Otte Enterprises, Cardinal Engineering, and Thelen Associates were contracted by the Sanitation District No. 1 (CIP No. S-578-04) in late 2012 to conduct a Drainage Basin Study for the large lake that serves the Sherwood Condominium complex. Sherwood Lake is a 2.8-acre man-made lake in the Sherwood Lakes condominium community located in Boone County, Kentucky. Sherwood Lake functions as the storm water retention basin for the majority of the Sherwood Lakes community. The watershed draining to Sherwood Lake is approximately 75 acres. This includes several off-site properties as well as the Sherwood Lakes community. The majority of the off-site portion of the Sherwood Lake watershed is now developed mostly as commercial and residential.
The Sherwood Lake shoreline has been experiencing erosion failure, causing the lake to widen and allowing the shoreline to get closer to residential buildings that surround the lake. This has been an issue for at least the past ten years and probably started soon after the time the lake was first set up as a storm water retention basin for the Sherwood Lakes community.
The team’s tasks were to: (1) Evaluate the Sherwood Lake shoreline erosion; (2) Review the original drainage report for the Sherwood Lake’s Development; (3) Develop cost effective alternatives with respect to the site condition to address the shoreline erosion; (4) Evaluate the lake depth and the areas surrounding the lake with consideration of the soil type and its possible contribution to the shoreline erosion; and (5) Obtain and review the engineering design plans for the lake’s outlet structure and the dam that was available at the Boone County Planning and Zoning. Cardinal’s tasks were to (1) field survey the lake shoreline and the current lake bottom as well as original lake bottom, (2) prepare a new hydrologic model to evaluate the functionality of the retention basin using the current as-built conditions contained in the 75-acre watershed, and (3) assist with recommendations for shoreline remediation.

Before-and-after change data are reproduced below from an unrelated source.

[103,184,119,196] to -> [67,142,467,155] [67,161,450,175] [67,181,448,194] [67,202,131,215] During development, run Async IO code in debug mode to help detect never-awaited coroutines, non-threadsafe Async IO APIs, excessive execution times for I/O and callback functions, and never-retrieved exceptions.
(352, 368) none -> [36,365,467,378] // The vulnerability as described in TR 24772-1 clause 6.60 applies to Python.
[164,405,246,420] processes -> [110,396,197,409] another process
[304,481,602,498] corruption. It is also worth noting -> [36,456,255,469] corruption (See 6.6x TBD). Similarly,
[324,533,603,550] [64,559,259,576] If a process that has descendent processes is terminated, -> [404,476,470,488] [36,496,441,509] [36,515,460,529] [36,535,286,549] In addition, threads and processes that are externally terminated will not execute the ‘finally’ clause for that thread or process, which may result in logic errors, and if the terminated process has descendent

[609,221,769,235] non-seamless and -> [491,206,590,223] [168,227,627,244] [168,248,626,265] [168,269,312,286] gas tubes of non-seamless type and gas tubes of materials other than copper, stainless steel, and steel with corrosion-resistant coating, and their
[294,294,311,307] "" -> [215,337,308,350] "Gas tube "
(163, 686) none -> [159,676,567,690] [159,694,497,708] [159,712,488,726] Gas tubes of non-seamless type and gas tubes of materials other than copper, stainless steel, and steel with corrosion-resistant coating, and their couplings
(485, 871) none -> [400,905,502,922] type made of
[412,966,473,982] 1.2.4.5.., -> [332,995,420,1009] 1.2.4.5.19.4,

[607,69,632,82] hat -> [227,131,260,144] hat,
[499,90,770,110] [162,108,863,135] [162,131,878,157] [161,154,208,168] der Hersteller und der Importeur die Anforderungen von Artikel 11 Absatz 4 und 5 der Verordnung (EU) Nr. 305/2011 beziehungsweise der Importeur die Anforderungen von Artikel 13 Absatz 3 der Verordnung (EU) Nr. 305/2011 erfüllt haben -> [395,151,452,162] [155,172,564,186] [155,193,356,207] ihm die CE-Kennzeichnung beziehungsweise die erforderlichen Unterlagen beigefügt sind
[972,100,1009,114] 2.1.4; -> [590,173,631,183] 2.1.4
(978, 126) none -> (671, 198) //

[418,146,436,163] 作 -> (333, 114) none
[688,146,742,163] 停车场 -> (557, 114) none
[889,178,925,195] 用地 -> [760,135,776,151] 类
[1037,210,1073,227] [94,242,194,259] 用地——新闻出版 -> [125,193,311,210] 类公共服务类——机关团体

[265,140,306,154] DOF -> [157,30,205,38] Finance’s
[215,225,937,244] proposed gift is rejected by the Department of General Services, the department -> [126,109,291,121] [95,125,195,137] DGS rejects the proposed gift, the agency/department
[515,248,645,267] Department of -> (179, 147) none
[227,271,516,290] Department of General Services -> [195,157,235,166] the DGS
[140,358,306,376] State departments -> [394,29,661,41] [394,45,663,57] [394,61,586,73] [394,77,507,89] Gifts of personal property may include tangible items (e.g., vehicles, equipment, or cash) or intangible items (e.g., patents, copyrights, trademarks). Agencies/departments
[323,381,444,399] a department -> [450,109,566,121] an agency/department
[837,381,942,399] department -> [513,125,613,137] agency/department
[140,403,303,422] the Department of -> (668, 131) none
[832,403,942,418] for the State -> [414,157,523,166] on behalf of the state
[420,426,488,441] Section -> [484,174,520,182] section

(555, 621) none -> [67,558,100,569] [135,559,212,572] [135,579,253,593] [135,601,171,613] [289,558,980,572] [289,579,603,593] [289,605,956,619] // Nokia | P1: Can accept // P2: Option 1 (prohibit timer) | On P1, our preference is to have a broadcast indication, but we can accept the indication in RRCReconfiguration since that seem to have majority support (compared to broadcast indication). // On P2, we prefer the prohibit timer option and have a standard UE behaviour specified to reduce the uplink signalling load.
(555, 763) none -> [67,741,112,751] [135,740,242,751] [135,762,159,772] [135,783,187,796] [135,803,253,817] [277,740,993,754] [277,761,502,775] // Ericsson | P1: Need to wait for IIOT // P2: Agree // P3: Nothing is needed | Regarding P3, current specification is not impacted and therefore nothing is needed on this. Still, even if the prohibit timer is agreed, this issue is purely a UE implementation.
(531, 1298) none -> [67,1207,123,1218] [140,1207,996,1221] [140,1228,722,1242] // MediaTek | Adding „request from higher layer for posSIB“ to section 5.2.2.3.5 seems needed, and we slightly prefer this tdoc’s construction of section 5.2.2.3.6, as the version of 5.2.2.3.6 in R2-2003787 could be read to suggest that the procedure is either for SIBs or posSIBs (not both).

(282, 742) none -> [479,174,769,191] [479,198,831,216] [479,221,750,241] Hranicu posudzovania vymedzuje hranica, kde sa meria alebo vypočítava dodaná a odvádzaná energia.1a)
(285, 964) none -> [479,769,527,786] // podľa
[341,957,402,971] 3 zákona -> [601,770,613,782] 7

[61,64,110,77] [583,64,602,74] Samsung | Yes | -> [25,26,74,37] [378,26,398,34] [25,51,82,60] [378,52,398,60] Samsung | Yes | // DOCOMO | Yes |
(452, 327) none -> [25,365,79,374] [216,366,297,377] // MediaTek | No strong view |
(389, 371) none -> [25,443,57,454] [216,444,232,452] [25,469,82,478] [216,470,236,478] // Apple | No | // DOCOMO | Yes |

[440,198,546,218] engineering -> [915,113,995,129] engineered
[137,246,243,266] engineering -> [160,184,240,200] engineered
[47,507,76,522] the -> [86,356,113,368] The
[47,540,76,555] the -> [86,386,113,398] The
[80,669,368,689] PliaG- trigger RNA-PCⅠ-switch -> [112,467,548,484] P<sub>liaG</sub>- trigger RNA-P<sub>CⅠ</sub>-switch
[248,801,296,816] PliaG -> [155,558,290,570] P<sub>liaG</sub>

The results of our study concluded that: (1) the retention basin was functioning properly and that the basin was actually receiving less volumetric flow for the 2- thru 100-year storm events than the original study anticipated (less overall depth fluctuation), and (3) there was a significant amount of sediment buildup in the lake. Options suggested for shoreline remediation included: (1) do nothing, turn the lake into a dry basin, (3) stabilize the shoreline in place with vegetation, and (4) stabilize the shoreline in place with erosion resistant materials. Cardinal’s fee for the project was $9,350.00. Said project was completed on 1/31/13.